A method to evaluate relevance of hemodynamic factors to artery bifurcation shapes using computational fluid dynamics and genetic algorithms

Abstract

There are many hemodynamic factors which have been suggested to relate to artery shape regulation but it has not been certain which factors are more effective. We propose a new method to evaluate the relevance of hemodynamic factors to artery shape. First, after selecting some associated factors said to be related with artery shapes, we performed multi-objective optimization that sets two of their factors as objectives to obtain optimized shapes using computational fluid dynamics and genetic algorithms. Then, we checked how similar the original shape was to the optimized shapes using Objective Difference Index (ODI).

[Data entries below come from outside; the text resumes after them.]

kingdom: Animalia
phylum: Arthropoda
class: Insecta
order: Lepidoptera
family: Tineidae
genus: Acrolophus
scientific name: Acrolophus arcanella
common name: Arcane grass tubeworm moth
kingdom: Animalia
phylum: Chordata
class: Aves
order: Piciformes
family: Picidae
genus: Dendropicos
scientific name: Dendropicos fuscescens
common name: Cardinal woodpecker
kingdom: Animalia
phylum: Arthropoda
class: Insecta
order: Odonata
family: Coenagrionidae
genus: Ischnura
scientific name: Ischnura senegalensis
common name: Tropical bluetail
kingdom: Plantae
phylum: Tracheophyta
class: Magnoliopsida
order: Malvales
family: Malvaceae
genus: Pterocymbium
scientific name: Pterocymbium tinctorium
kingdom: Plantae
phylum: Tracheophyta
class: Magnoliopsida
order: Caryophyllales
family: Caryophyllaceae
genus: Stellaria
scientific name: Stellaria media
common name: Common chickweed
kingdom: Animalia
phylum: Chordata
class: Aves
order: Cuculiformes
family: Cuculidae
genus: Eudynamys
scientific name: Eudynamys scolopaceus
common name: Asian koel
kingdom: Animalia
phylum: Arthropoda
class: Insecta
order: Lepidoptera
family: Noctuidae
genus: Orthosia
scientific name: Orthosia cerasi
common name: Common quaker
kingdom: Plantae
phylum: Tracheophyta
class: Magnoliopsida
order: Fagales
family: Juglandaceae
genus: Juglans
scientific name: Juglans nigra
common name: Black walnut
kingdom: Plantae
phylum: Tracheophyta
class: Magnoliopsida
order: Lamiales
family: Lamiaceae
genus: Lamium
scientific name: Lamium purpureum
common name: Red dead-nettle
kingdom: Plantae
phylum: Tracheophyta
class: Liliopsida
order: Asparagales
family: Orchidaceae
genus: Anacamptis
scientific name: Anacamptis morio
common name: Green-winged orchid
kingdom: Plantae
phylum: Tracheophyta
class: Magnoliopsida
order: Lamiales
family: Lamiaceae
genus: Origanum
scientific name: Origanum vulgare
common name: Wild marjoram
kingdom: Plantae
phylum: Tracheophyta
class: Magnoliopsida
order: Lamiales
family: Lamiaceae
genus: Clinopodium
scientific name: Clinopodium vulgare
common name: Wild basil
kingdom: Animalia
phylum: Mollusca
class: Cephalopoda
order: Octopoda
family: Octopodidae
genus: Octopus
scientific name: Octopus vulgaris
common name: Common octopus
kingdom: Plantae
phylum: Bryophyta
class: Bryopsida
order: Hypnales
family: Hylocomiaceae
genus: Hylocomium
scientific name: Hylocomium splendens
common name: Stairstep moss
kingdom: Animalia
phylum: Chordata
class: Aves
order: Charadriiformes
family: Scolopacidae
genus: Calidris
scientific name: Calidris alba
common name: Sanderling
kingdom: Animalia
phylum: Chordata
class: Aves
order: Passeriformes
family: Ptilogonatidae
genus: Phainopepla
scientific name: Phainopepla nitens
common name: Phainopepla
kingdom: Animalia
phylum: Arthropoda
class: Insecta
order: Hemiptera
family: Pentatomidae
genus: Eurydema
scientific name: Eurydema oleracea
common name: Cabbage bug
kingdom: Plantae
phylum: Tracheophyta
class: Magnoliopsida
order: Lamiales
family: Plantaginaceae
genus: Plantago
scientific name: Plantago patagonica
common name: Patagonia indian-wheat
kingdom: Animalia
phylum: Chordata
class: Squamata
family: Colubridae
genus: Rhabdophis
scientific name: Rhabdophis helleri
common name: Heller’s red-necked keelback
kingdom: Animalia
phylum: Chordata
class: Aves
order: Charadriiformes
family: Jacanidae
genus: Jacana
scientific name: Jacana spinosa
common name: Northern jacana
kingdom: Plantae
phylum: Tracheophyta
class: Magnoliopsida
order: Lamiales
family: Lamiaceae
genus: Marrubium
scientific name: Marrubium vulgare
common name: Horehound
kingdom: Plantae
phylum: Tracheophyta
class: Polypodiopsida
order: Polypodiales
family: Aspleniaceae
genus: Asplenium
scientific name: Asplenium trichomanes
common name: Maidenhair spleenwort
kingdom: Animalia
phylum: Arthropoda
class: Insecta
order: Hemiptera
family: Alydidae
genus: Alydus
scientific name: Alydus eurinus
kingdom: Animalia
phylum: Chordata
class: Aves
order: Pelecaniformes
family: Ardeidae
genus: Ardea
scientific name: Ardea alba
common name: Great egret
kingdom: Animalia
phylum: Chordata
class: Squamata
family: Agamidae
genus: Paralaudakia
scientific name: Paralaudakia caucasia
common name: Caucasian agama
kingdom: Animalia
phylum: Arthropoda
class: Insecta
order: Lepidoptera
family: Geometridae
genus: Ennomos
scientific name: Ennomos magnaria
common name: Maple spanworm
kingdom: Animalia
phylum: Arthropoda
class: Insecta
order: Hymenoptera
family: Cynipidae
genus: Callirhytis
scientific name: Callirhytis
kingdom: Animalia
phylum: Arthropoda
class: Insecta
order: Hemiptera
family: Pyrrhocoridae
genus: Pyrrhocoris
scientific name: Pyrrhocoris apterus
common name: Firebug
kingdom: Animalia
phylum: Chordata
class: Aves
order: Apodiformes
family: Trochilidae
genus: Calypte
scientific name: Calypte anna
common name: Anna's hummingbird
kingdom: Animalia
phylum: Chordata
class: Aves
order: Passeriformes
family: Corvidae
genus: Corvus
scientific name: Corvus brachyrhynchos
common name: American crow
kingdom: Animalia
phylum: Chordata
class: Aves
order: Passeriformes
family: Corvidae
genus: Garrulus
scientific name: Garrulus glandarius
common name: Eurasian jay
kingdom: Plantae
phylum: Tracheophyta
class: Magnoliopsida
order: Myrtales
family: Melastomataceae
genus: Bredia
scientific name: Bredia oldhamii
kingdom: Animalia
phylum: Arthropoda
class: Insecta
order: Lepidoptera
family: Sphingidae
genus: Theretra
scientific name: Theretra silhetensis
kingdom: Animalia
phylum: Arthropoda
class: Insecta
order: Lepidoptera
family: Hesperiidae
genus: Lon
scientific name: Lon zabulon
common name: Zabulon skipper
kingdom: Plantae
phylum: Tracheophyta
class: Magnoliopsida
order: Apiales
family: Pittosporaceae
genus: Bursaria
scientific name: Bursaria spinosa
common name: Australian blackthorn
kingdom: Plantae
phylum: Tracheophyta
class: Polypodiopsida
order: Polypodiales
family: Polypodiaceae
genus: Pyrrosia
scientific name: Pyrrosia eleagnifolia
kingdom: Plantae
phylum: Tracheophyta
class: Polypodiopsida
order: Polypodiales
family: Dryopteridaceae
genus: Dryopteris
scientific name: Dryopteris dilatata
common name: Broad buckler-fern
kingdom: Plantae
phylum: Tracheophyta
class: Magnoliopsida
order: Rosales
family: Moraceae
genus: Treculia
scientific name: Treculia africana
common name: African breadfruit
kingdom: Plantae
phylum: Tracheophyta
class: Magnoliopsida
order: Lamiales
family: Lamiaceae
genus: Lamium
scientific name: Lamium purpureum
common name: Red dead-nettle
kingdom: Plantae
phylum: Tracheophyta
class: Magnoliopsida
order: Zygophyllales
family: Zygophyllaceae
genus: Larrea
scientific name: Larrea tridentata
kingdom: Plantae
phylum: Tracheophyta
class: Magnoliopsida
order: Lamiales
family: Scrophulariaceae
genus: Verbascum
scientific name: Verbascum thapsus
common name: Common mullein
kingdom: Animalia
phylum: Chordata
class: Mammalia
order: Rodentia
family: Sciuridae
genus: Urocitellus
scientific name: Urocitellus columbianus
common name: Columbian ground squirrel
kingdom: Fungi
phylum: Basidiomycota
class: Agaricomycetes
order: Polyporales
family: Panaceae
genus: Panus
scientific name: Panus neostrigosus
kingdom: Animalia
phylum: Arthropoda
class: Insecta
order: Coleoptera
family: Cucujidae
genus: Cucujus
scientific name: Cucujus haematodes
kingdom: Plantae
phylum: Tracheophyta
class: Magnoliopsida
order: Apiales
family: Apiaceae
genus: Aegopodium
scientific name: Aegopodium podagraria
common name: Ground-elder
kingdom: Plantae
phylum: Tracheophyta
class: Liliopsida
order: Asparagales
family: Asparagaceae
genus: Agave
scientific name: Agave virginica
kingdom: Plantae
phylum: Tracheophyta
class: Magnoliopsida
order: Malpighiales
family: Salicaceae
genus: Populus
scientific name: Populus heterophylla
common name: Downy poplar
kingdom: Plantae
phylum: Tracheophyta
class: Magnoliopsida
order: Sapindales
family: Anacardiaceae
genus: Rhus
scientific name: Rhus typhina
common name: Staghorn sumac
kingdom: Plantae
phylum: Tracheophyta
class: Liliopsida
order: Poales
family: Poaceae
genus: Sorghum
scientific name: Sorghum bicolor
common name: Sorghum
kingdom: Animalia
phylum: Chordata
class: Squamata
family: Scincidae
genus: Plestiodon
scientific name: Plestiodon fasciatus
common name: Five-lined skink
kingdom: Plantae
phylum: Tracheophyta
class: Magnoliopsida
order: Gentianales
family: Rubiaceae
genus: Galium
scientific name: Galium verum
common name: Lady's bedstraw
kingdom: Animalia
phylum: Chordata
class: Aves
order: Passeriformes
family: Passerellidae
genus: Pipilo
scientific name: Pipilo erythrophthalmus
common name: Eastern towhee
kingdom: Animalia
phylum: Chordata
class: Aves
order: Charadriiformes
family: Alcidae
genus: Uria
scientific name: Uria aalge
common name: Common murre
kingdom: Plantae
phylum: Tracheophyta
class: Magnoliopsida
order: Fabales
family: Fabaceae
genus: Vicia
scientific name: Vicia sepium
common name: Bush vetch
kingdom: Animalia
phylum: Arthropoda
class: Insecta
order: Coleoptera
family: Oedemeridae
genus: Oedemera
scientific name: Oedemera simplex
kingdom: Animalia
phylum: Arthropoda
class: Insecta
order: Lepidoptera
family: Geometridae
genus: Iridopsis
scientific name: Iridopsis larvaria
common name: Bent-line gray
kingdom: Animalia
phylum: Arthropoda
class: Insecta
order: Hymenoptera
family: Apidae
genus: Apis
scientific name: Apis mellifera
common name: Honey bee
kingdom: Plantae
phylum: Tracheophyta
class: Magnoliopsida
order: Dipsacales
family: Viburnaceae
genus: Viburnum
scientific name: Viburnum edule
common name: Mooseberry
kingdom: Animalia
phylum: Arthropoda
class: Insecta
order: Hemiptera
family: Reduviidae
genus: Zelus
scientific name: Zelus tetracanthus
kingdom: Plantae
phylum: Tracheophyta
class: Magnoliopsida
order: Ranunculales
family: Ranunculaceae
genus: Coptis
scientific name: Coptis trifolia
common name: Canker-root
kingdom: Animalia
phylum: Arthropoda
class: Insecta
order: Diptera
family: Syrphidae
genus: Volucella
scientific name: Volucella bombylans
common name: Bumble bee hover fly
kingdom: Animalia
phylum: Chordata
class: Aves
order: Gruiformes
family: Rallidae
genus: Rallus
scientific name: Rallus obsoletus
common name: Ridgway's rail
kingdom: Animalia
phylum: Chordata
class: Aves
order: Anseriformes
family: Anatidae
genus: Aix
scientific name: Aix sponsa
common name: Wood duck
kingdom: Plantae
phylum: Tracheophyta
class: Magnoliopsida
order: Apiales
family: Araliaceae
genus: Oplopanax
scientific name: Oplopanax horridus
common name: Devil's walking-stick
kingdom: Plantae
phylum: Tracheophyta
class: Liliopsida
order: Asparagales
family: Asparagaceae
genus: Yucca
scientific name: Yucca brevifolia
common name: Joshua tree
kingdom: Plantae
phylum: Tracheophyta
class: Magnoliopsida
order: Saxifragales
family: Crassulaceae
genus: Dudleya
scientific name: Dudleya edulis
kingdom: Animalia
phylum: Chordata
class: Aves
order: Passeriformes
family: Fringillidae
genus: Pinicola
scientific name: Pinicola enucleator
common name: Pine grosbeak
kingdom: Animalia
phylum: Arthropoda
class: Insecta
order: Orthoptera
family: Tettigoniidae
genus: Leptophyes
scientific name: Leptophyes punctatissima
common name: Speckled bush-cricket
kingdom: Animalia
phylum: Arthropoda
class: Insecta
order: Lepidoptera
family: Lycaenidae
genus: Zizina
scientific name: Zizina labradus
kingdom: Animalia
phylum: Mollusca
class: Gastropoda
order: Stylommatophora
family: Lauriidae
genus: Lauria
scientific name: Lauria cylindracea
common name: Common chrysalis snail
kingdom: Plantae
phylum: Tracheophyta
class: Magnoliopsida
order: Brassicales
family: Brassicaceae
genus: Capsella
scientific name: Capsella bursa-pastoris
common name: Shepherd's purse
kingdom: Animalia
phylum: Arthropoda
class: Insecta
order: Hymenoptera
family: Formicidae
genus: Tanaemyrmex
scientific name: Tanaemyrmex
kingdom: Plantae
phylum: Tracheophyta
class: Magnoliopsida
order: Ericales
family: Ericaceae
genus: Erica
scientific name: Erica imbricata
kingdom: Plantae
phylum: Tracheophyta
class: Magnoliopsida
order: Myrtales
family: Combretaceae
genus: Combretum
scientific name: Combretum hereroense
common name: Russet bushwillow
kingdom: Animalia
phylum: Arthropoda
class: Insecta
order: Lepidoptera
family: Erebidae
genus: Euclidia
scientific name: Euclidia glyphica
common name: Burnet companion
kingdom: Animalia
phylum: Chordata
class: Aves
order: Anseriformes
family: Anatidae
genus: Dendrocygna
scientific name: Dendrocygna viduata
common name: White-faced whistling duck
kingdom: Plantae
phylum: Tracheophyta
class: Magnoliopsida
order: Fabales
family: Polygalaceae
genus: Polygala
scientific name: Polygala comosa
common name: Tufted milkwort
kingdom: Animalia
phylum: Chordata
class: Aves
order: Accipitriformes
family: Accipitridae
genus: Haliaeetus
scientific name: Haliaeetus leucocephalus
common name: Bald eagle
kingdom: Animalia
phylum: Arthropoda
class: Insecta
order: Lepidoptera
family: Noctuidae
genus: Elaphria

After this process was applied to seven typical carotid artery bifurcation shapes (seven actual cases), the relevance of each combination of two factors was evaluated. We selected five factors: a) to minimize maximum time-averaged Wall Shear Stress (WSS), b) to maximize minimum time-averaged WSS, c) to minimize WSS gradient, d) to minimize WSS temporary gradient, and e) to minimize inner surface area. At the first stage, shapes were optimized by using only radius as the variable using a fixed center line. We set six kinds of combinations of factors that have trade-off relationships. As a result, ODI in the cases of a) and e) was the smallest, having a value was about one-twentieth that of ODI for the second smallest combination factors of c) and e). Combination factors of minimizing both maximum WSS and artery radius were evaluated to be the most relevant to artery radius in the six kinds of tested combinations. At the next stage, by setting both the radius and center line as variables, it became clear that this combination was also related to the position of the center line. We confirmed our method effectively evaluates the relevance of factors to artery bifurcation shapes.